#### [PROBLEM]
Reproduce word for word the part of the kinematics problem between "Short Answer" and "(0, 4.00 m).", inclusive.

#### [DOCUMENT SEGMENT]
The coordinates of an object moving in the \(x y\) plane vary with time according to the equations \(x=-(5.00 \mathrm{m}) \sin (\omega t)\) and \(y=(4.00 \mathrm{m})-(5.00 \mathrm{m}) \cos (\omega t),\) where \(\omega\) is a constant and \(t\) is in seconds. (a) Determine the components of velocity and components of acceleration at \(t=0 .\) (b) Write ex- pressions for the position vector, the velocity vector, and the acceleration vector at any time \(t>0 .\) (c) Describe the path of the object in an \(x y\) plot.

Short Answer

Expert verified
Velocity at t=0 is \( \mathbf{v}(0) = 0\mathbf{i} + 5.00 \mathrm{m}\omega\mathbf{j} \), and acceleration at t=0 is \( \mathbf{a}(0) = 5.00\,\mathrm{m}\omega^2\mathbf{i} - 0\mathbf{j} \). The position, velocity, and acceleration vectors for any time t are \( \mathbf{r}(t) = -(5.00\,\mathrm{m}) \sin(\omega t)\mathbf{i} + ((4.00\,\mathrm{m})-(5.00\,\mathrm{m}) \cos(\omega t))\mathbf{j} \), \( \mathbf{v}(t) = 5.00\,\mathrm{m}\omega \cos(\omega t)\mathbf{i} + 5.00\,\mathrm{m}\omega \sin(\omega t)\mathbf{j} \), and \( \mathbf{a}(t) = (5.00\,\mathrm{m}\omega^2 \sin(\omega t))\mathbf{i} - (5.00\,\mathrm{m}\omega^2 \cos(\omega t))\mathbf{j} \) respectively. The path of the motion is a clockwise circle with radius 5 m centered at (0, 4.00 m).

#### [SOURCE DATA]
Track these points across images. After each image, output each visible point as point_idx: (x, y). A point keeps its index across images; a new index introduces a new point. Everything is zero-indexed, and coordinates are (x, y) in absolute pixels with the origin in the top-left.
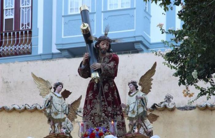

#### [SOLVED EXERCISE]
Short Answer

Expert verified
Velocity at t=0 is \( \mathbf{v}(0) = 0\mathbf{i} + 5.00 \mathrm{m}\omega\mathbf{j} \), and acceleration at t=0 is \( \mathbf{a}(0) = 5.00\,\mathrm{m}\omega^2\mathbf{i} - 0\mathbf{j} \). The position, velocity, and acceleration vectors for any time t are \( \mathbf{r}(t) = -(5.00\,\mathrm{m}) \sin(\omega t)\mathbf{i} + ((4.00\,\mathrm{m})-(5.00\,\mathrm{m}) \cos(\omega t))\mathbf{j} \), \( \mathbf{v}(t) = 5.00\,\mathrm{m}\omega \cos(\omega t)\mathbf{i} + 5.00\,\mathrm{m}\omega \sin(\omega t)\mathbf{j} \), and \( \mathbf{a}(t) = (5.00\,\mathrm{m}\omega^2 \sin(\omega t))\mathbf{i} - (5.00\,\mathrm{m}\omega^2 \cos(\omega t))\mathbf{j} \) respectively. The path of the motion is a clockwise circle with radius 5 m centered at (0, 4.00 m).